Michel Pommainville célèbre des messes dans une église vide mais elles sont diffusées sur le site Facebook de la paroisse Saint-Jacques.
Michel Pommainville célèbre des messes dans une église vide mais elles sont diffusées sur le site Facebook de la paroisse Saint-Jacques.

Les fidèles impatients de retourner dans leur église

Plusieurs citoyens de l’Est ontarien sont impatients de pouvoir remettre les pieds dans leur lieu de culte préféré, témoigne un curé d’Embrun.

«Je prends des marches presque tous les soirs. C’est arrivé à plusieurs reprises que les gens soient sur leurs balcons ou dans leurs cours et me disent à quel point ils ont hâte que l’église rouvre. Ils ont hâte de revenir à la messe», souligne l’abbé de la paroisse Saint-Jacques, Michel Pommainville.

En temps normal, les trois messes présentées à la paroisse Saint-Jacques chaque week-end rassemblent en moyenne entre 400 et 450 personnes. Cela dit, les paroissiens ne sont pas en reste pendant que leur église demeure inaccessible jusqu’à nouvel ordre, rappelle le curé. Comme dans plusieurs autres lieux de culte dans l’Est ontarien, la paroisse Saint-Jacques offre les messes en format virtuel sur sa page Facebook. «Notre cote d’écoute varie. Il y a ceux qui regardent les messes en direct, mais en ajoutant ceux qui ont écouté en rediffusion ou partagé la vidéo, on a atteint plus de 1700 personnes dimanche dernier. J’ai même des amis qui écoutaient la messe en direct de Floride.»
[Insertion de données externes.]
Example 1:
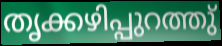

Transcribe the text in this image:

തൃക്കഴിപ്പുറത്തു്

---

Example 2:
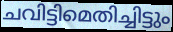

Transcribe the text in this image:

ചവിട്ടിമെതിച്ചിട്ടും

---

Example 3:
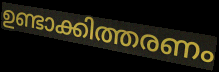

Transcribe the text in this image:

ഉണ്ടാക്കിത്തരണം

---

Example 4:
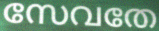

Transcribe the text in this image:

സേവതേ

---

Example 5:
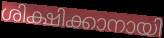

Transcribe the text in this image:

ശിക്ഷിക്കാനായി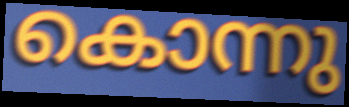
കൊന്നുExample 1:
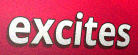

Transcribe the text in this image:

excites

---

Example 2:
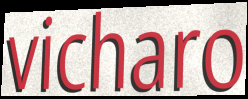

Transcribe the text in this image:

vicharo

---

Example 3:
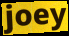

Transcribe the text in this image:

joey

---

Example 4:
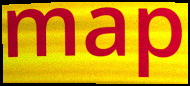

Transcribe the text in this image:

map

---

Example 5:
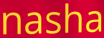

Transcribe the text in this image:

nasha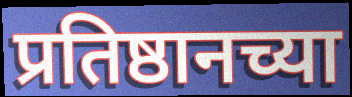
प्रतिष्ठानच्या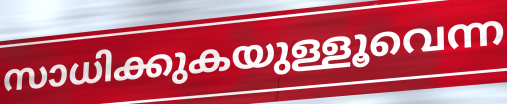
സാധിക്കുകയുള്ളൂവെന്നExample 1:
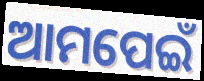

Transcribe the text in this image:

ଆମପେଇଁ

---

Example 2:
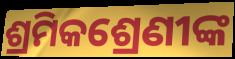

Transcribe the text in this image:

ଶ୍ରମିକଶ୍ରେଣୀଙ୍କ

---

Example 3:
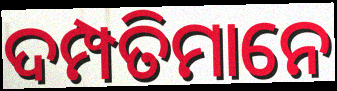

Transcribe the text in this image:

ଦମ୍ପତିମାନେ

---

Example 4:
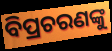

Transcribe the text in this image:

ବିପ୍ରଚରଣଙ୍କୁ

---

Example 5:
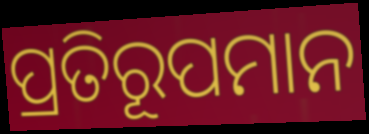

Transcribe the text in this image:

ପ୍ରତିରୂପମାନ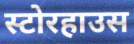
स्टोरहाउसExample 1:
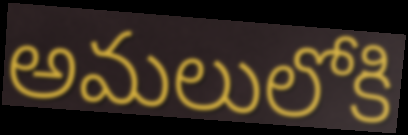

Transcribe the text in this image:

అమలులోకి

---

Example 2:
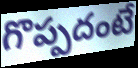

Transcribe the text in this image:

గొప్పదంటే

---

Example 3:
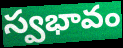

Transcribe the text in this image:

స్వభావం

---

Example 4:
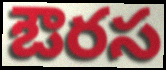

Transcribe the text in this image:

ఔరస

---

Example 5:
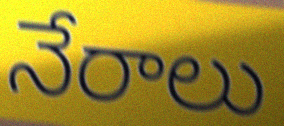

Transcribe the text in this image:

నేరాలు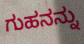
ಗುಹನನ್ನು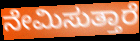
ನೇಮಿಸುತ್ತಾರೆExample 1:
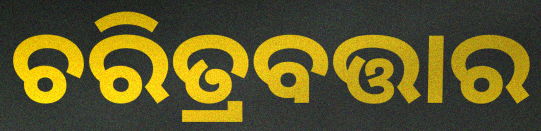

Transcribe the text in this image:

ଚରିତ୍ରବତ୍ତାର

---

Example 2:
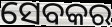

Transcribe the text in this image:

ସେବକର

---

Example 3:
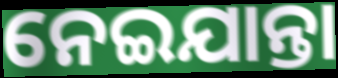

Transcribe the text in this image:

ନେଇଯାନ୍ତା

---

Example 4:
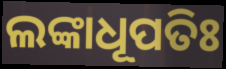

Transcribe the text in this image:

ଲଙ୍କାଧୂପତିଃ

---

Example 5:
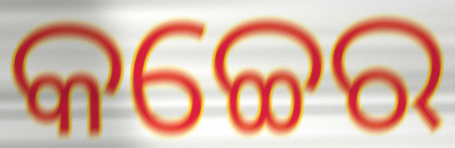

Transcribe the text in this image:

କଚ୍ଚେରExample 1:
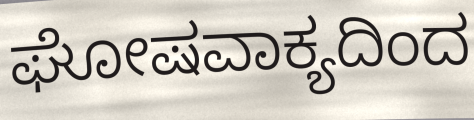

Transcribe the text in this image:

ಘೋಷವಾಕ್ಯದಿಂದ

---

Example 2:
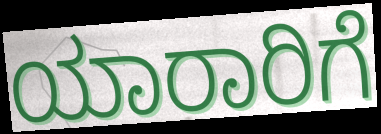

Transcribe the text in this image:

ಯಾರಾರಿಗೆ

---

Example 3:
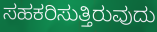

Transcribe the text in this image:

ಸಹಕರಿಸುತ್ತಿರುವುದು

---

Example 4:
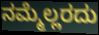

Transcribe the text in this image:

ನಮ್ಮೆಲ್ಲರದು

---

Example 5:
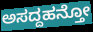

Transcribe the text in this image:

ಅಸದ್ದಹನ್ತೋ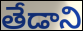
తేడానిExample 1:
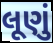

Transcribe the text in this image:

લૂણું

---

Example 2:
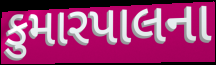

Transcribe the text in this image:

કુમારપાલના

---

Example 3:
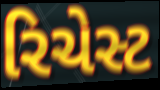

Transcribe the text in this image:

રિચેસ્ટ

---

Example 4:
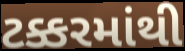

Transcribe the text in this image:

ટક્કરમાંથી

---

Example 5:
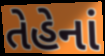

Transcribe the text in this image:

તેહેનાં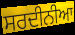
ਸਰਦੀਨੀਆ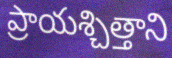
ప్రాయశ్చిత్తానిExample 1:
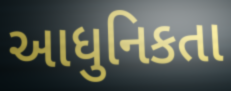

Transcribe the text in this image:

આધુનિકતા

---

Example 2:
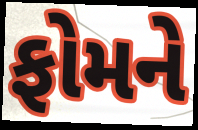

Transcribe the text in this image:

Même si l’engouement des cérémonies en ligne est indéniable, l’abbé Pommainville doute que le service puisse être toujours offert une fois la pandémie terminée, par manque de ressource. «Présentement, c’est un bénévole qui s’occupe de la diffusion en ligne. Il s’est offert pendant que l’église est fermée. Ça reste à voir s’il y a une possibilité de continuer.»

Mais pour l’instant, c’est le statu quo en ce qui a trait aux cérémonies religieuses en personne et dans les lieux de cultes. «On attend des recommandations du diocèse qui lui attend des directives de la Santé publique. Ça s’enchaîne. On a eu des consignes il y a quelques semaines, mais ça va sûrement changer. Pour le moment, on ne peut que faire les étapes de base.» L’abbé souligne que des bénévoles et lui-même s’affairent déjà à installer des distributeurs de désinfectant pour les mains à l’entrée de l’église pour être fin prêts lorsque la province donnera son signal. «On essaie de prévoir les choses. On est choyés parce que l’église est quand même très grande. On va pouvoir accueillir peut-être un peu plus de personnes que les plus petites paroisses.»